__Prompt__.
Please reproduce the entries that follow, keeping each word intact.
════════════════
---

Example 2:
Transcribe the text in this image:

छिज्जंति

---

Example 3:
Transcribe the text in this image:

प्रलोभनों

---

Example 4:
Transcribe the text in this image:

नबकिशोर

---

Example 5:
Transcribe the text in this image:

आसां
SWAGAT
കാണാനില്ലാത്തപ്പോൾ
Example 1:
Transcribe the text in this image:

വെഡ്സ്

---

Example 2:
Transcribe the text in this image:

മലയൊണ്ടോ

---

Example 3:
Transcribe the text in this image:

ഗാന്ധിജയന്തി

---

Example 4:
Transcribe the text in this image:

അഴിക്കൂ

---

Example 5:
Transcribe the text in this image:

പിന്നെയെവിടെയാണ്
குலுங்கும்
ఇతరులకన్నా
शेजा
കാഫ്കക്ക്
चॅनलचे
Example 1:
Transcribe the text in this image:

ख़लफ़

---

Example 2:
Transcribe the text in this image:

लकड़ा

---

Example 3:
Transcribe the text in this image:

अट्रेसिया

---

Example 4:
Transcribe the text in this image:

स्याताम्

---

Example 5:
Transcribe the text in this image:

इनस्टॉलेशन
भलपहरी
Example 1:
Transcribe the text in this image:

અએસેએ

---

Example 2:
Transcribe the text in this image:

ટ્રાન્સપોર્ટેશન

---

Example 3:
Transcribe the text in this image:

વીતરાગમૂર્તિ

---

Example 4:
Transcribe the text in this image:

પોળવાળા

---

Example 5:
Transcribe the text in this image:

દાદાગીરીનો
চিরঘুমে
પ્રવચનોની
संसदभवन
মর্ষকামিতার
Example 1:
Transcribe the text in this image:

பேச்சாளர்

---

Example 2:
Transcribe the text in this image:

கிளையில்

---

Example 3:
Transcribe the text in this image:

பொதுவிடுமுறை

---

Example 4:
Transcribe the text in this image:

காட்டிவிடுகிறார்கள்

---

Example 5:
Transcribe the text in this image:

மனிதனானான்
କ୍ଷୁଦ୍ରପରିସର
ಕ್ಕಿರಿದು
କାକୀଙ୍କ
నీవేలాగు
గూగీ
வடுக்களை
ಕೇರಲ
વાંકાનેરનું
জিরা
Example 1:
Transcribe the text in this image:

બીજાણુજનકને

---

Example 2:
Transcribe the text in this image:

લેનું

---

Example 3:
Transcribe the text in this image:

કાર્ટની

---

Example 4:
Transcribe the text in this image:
════════════════
__Output for this exercise__.
---

Example 2:
Transcribe the text in this image:

छिज्जंति

---

Example 3:
Transcribe the text in this image:

प्रलोभनों

---

Example 4:
Transcribe the text in this image:

नबकिशोर

---

Example 5:
Transcribe the text in this image:

आसां
SWAGAT
കാണാനില്ലാത്തപ്പോൾ
Example 1:
Transcribe the text in this image:

വെഡ്സ്

---

Example 2:
Transcribe the text in this image:

മലയൊണ്ടോ

---

Example 3:
Transcribe the text in this image:

ഗാന്ധിജയന്തി

---

Example 4:
Transcribe the text in this image:

അഴിക്കൂ

---

Example 5:
Transcribe the text in this image:

പിന്നെയെവിടെയാണ്
குலுங்கும்
ఇతరులకన్నా
शेजा
കാഫ്കക്ക്
चॅनलचे
Example 1:
Transcribe the text in this image:

ख़लफ़

---

Example 2:
Transcribe the text in this image:

लकड़ा

---

Example 3:
Transcribe the text in this image:

अट्रेसिया

---

Example 4:
Transcribe the text in this image:

स्याताम्

---

Example 5:
Transcribe the text in this image:

इनस्टॉलेशन
भलपहरी
Example 1:
Transcribe the text in this image:

અએસેએ

---

Example 2:
Transcribe the text in this image:

ટ્રાન્સપોર્ટેશન

---

Example 3:
Transcribe the text in this image:

વીતરાગમૂર્તિ

---

Example 4:
Transcribe the text in this image:

પોળવાળા

---

Example 5:
Transcribe the text in this image:

દાદાગીરીનો
চিরঘুমে
પ્રવચનોની
संसदभवन
মর্ষকামিতার
Example 1:
Transcribe the text in this image:

பேச்சாளர்

---

Example 2:
Transcribe the text in this image:

கிளையில்

---

Example 3:
Transcribe the text in this image:

பொதுவிடுமுறை

---

Example 4:
Transcribe the text in this image:

காட்டிவிடுகிறார்கள்

---

Example 5:
Transcribe the text in this image:

மனிதனானான்
କ୍ଷୁଦ୍ରପରିସର
ಕ್ಕಿರಿದು
କାକୀଙ୍କ
నీవేలాగు
గూగీ
வடுக்களை
ಕೇರಲ
વાંકાનેરનું
জিরা
Example 1:
Transcribe the text in this image:

બીજાણુજનકને

---

Example 2:
Transcribe the text in this image:

લેનું

---

Example 3:
Transcribe the text in this image:

કાર્ટની

---

Example 4:
Transcribe the text in this image:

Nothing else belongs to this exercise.